RDA Corporation

Enterprise Data Warehouse Provides Effective Platform for BI Analysis

Enterprise Data Warehouse Provides Effective Platform for BI Analysis

Project at a Glance

RDA developed a phased-in enterprise data warehouse (EDW) for a global membership organization that integrated several sales and marketing data sources into a single data warehouse, allowing for more efficient business intelligence analysis and reporting functions across the organization.

About Our Client

RDA’s client provides best practices research, decision support tools, and executive education to many of the world’s leading corporations and not-for-profit institutions. The organization’s research addresses issues related to corporate strategy, operations, and general management.

Background

Prior to this project, our client performed aspects of their sales and marketing business intelligence analysis using a diverse set of data sources (Siebel CRM, web portals, Excel, and flattened data from the organization’s existing operational data store (ODS)). The data was then merged as well as accessed directly to meet business reporting needs. The processing was very time-consuming, did not provide for historic trending, and did not yield an effective platform for business intelligence analysis.

Solution Detail

Our client embarked on a project to build an enterprise data warehouse (EDW) based on the industry standard dimensional modeling approach. Additionally, the EDW project was segmented into specific phases in order to prioritize the effort and deliver benefits at the earliest opportunity as it relates to their business cycle. The key project segments include incorporating:

  • Phase 1: Siebel CRM data into the EDW (opportunities, contacts, memberships, event registrations).
  • Phase 2: Web portal data into the EDW (downloads, searches, logins).
  • Phase 3: Human Resource data into the EDW (personnel actions, compensation).
  • Phase 4: Employee recruiting efforts into the EDW (job openings, requisitions, applicants, interview rounds).

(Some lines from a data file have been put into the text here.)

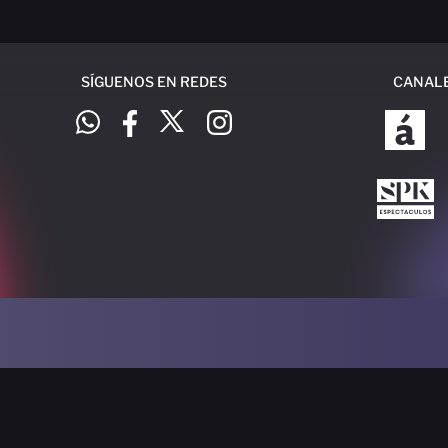
SÍGUENOS EN REDES
CANAL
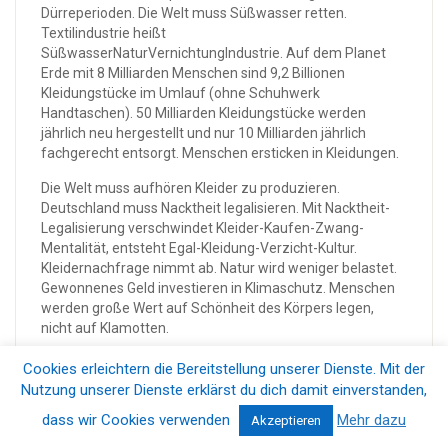
Dürreperioden. Die Welt muss Süßwasser retten.
Textilindustrie heißt
SüßwasserNaturVernichtungIndustrie. Auf dem Planet
Erde mit 8 Milliarden Menschen sind 9,2 Billionen
Kleidungstücke im Umlauf (ohne Schuhwerk
Handtaschen). 50 Milliarden Kleidungstücke werden
jährlich neu hergestellt und nur 10 Milliarden jährlich
fachgerecht entsorgt. Menschen ersticken in Kleidungen.
Die Welt muss aufhören Kleider zu produzieren.
Deutschland muss Nacktheit legalisieren. Mit Nacktheit-
Legalisierung verschwindet Kleider-Kaufen-Zwang-
Mentalität, entsteht Egal-Kleidung-Verzicht-Kultur.
Kleidernachfrage nimmt ab. Natur wird weniger belastet.
Gewonnenes Geld investieren in Klimaschutz. Menschen
werden große Wert auf Schönheit des Körpers legen,
nicht auf Klamotten.
Kleidungen werden produziert, aber niemand vernichtet
Cookies erleichtern die Bereitstellung unserer Dienste. Mit der
alte Kleidungen, entgiftet Süßwasser. Die Welt produziert
Nutzung unserer Dienste erklärst du dich damit einverstanden,
mehr Kleider, als die verbrannt werden. Nicht verbrannte
dass wir Cookies verwenden
Mehr dazu
Akzeptieren
alte Kleider liegen herum oder im Meer versenkt. Was wird
aus nicht verkaufter Corona-Kleidung? Es gibt nicht viel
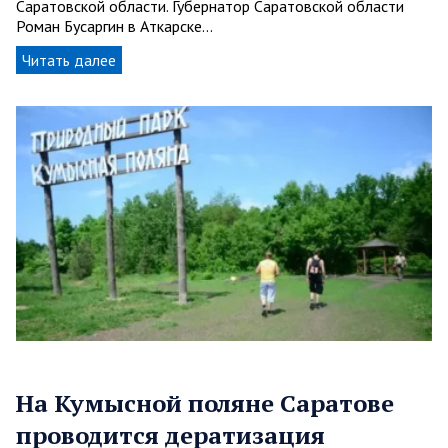
Саратовской области. Губернатор Саратовской области
Роман Бусаргин в Аткарске…
Читать далее
На Кумысной поляне Саратове
проводится дератизация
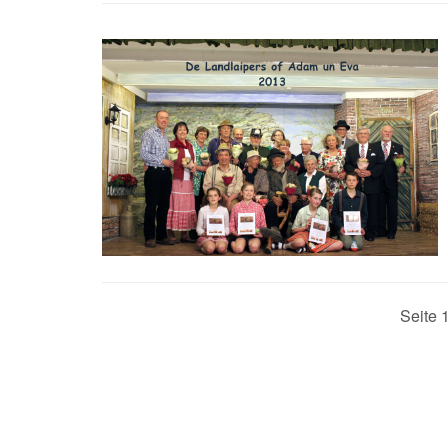
Seite 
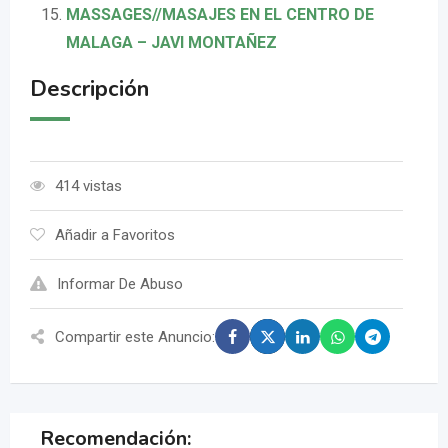
MASSAGES//MASAJES EN EL CENTRO DE
MALAGA – JAVI MONTAÑEZ
Descripción
414 vistas
Añadir a Favoritos
Informar De Abuso
Compartir este Anuncio:
Recomendación:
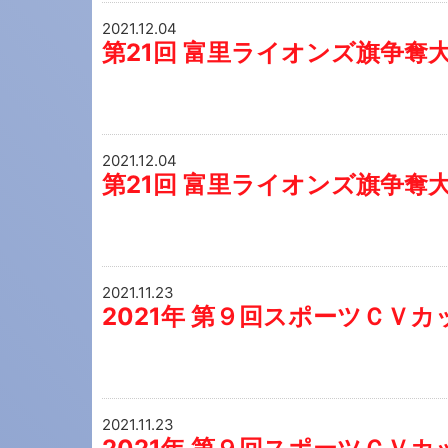
2021.12.04
第21回 富里ライオンズ旗争奪大
2021.12.04
第21回 富里ライオンズ旗争奪大
2021.11.23
2021年 第９回スポーツＣＶカ
2021.11.23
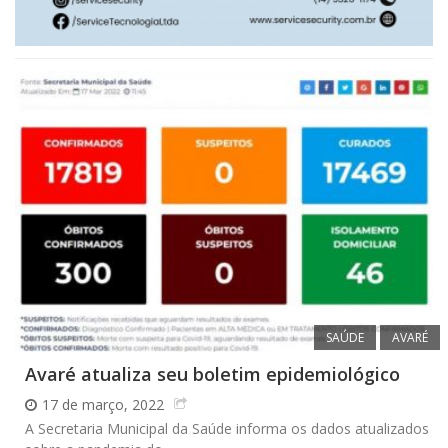
SAÚDE
AVARÉ
Avaré atualiza seu boletim epidemiológico
17 de março, 2022
A Secretaria Municipal da Saúde informa os dados atualizados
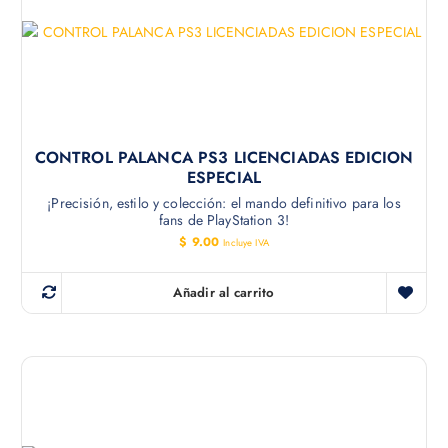
CONTROL PALANCA PS3 LICENCIADAS EDICION
ESPECIAL
¡Precisión, estilo y colección: el mando definitivo para los
fans de PlayStation 3!
$
9.00
Incluye IVA
Añadir al carrito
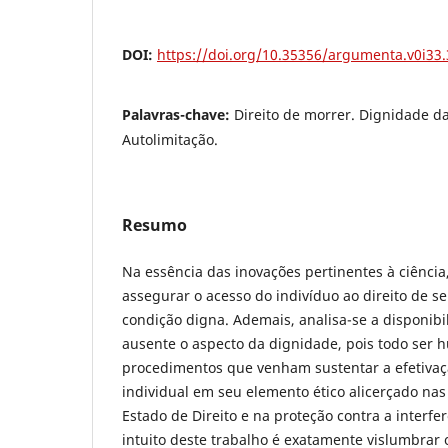
DOI:
https://doi.org/10.35356/argumenta.v0i33
Palavras-chave:
Direito de morrer. Dignidade 
Autolimitação.
Resumo
Na essência das inovações pertinentes à ciência
assegurar o acesso do indivíduo ao direito de 
condição digna. Ademais, analisa-se a disponib
ausente o aspecto da dignidade, pois todo ser 
procedimentos que venham sustentar a efetiva
individual em seu elemento ético alicerçado nas 
Estado de Direito e na proteção contra a interfer
intuito deste trabalho é exatamente vislumbrar 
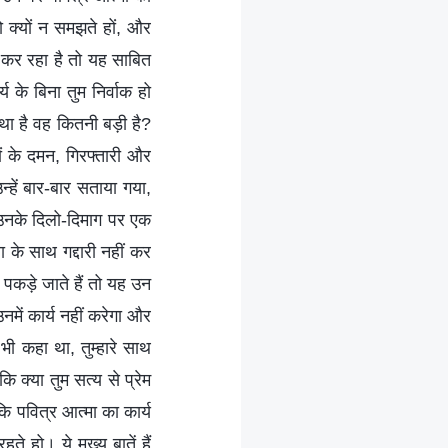
को क्‍यों न समझते हों, और
ीं कर रहा है तो यह साबित
य के बिना तुम निर्वाक हो
था है वह कितनी बड़ी है?
ों के दमन, गिरफ्तारी और
्हें बार-बार सताया गया,
उनके दिलो-दिमाग पर एक
 के साथ गद्दारी नहीं कर
पकड़े जाते हैं तो यह उन
नमें कार्य नहीं करेगा और
ी कहा था, तुम्‍हारे साथ
ि क्या तुम सत्य से प्रेम
ि पवित्र आत्मा का कार्य
े हो। ये मुख्य बातें हैं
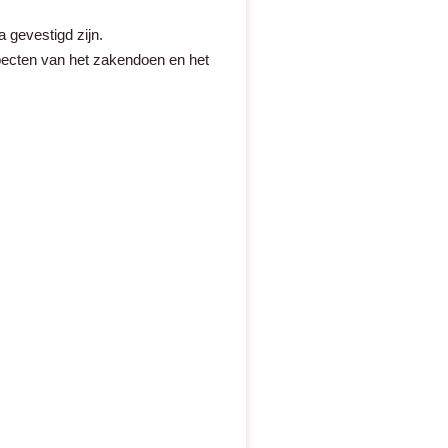
a gevestigd zijn.
specten van het zakendoen en het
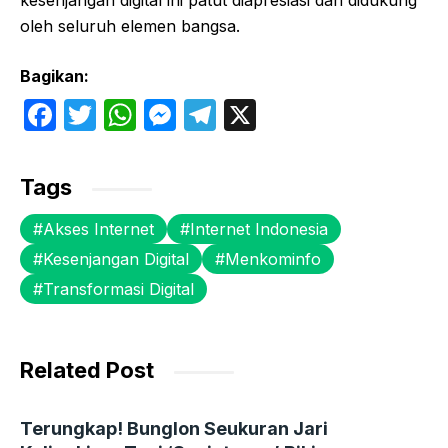
kesenjangan digital ini patut diapresiasi dan didukung
oleh seluruh elemen bangsa.
Bagikan:
F
T
W
M
T
X
a
w
h
e
el
c
itt
at
s
e
Tags
e
er
s
s
gr
Akses Internet
Internet Indonesia
b
A
e
a
Kesenjangan Digital
Menkominfo
o
p
n
m
Transformasi Digital
o
p
g
k
er
Related Post
Terungkap! Bunglon Seukuran Jari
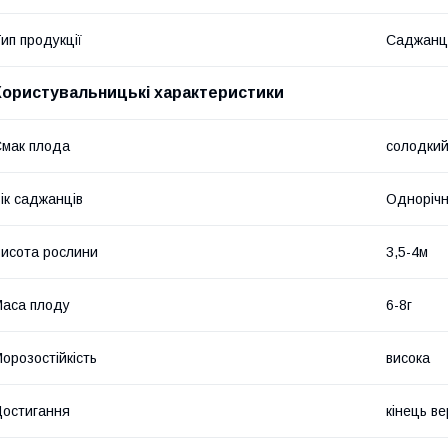
ип продукції
Саджанц
Користувальницькі характеристики
мак плода
солодки
ік саджанців
Одноріч
исота рослини
3,5-4м
аса плоду
6-8г
орозостійкість
висока
остигання
кінець в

The EDW processes the above business data into a set of conformed facts and dimensions providing a consistent, efficient, and robust data store. For each phase, both transactional and aggregated facts are created to support trending and KPI reporting. For reporting, our client leverages the Business Object (BO) platform to create various BO universes for the diverse set of internal business customers.

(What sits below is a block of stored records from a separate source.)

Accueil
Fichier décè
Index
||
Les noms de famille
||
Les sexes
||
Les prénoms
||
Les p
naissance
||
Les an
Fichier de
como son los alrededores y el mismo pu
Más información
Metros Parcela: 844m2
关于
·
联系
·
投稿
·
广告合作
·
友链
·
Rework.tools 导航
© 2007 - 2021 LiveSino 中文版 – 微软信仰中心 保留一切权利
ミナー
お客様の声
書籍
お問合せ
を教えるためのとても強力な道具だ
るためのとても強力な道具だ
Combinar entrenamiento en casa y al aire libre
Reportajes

To implement the above EDW phases, ourclient engaged RDA to develop a new business intelligence framework to support extracting business data in a more timely fashion, reduce manual processing, and provide an expanded analysis capability. RDA leveraged SQL Server 2005 Integration Services (SSIS) to build a robust and flexible extraction, transformation, and load (ETL) framework for processing business data into facts and dimensions.

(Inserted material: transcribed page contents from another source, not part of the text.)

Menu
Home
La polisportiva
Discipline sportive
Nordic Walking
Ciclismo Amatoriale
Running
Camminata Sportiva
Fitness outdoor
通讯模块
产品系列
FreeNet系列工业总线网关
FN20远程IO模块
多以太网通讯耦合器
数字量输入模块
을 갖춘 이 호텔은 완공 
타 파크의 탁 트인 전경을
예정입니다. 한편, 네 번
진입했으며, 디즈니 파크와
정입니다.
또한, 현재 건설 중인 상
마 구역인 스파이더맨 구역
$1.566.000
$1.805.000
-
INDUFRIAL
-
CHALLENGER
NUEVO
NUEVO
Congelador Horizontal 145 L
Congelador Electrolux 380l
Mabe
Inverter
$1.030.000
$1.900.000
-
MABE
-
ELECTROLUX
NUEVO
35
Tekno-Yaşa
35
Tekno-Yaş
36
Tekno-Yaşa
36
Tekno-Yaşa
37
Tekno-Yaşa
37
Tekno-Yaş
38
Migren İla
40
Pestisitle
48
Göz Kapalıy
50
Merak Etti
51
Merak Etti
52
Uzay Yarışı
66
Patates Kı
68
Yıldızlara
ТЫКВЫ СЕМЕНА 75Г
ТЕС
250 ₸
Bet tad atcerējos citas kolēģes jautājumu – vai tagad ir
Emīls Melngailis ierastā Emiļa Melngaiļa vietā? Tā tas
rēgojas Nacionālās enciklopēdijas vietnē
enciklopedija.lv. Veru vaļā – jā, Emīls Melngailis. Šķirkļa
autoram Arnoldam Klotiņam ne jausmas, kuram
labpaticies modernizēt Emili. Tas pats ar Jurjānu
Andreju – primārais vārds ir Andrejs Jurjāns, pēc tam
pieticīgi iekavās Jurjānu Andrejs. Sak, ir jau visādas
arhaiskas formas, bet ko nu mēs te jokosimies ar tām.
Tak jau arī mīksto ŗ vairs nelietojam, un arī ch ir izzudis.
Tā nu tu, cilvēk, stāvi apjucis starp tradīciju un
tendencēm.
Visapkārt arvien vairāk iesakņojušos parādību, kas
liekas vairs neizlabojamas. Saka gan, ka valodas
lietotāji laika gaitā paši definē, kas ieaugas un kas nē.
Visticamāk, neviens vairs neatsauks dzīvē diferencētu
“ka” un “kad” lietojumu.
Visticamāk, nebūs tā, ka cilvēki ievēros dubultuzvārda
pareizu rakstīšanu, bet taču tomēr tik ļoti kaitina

RDA’s expertise using SQL Server 2005 proved that its new capabilities provide numerous opportunities to meet business problems experienced by our clients. Integration Services’ improved programming paradigm for ETL processing allowed RDA to rapidly create an infrastructure for building and populating an enterprise data warehouse.

Benefits

EDW has provided our client with several business analysis capabilities, including:

  • Creating an historic data store of key business data events for business reporting.
  • Presenting aggregated summaries for critical business stakeholders.
  • Providing periodic comparables (snapshots) of data to support trending analysis.
  • Providing a centralized and standardized set of business data to support core business processes from sales to human resources.

Technically Speaking

The EDW effort follows the industry standard Kimball dimensional model methodology for enterprise data warehousing and includes the following design principles and approaches:

Extraction

  • Source data will be incrementally extracted based upon the last update date for each respective source system.

Facts

  • All records within a fact must be the same grain.
  • Textual fact values may be moved into their own dimension for efficiency purposes.
  • Miscellaneous facts may be moved to a “junk”. dimension for efficiency purposes.
  • Business keys may remain within a respective fact table (i.e. degenerate dimension).
  • Surrogate keys will substitute elements identified as dimensional values. Surrogate keys will be non-intelligent integers.
  • Bridge tables will be used when multiple dimension values relate to one fact.
  • Fact elements will retain their source system precision.

Dimensions

  • Most dimensions are Type 2.
  • Type 2 and Type 1 changes may exist within a dimension.
  • Snowflaking will be minimized.

With regard to SSIS, it provides a robust visual designer for orchestrating the various tasks involved with extracting, transforming, and loading data. The following picture illustrates SSIS’s orchestration capabilities (in this case, a type 2 dimension processing):

type 2 dimension processing
Step Sequence

  • Step 1: Retrieve the inserted or changed dimension rows from the staging table, compare the CHECKSUMS, and set the appropriate indicator for each row: IsNewRow, IsType1Change, IsType2Change, IsInferredMember.
  • Step 2: Route Rows: Directs rows to the appropriate output based on the indicators for new rows, type 1 changes, type 2 changes and inferred members.
  • Step 3: Row Counts.
  • Step 4a: Update Type 1 Changes.
  • Step 4b: Update Type 2 Changes.
  • Step 4c: Update Inferred Rows.
  • Step 5: Insert New Dimension Rows (both Type 2 and New).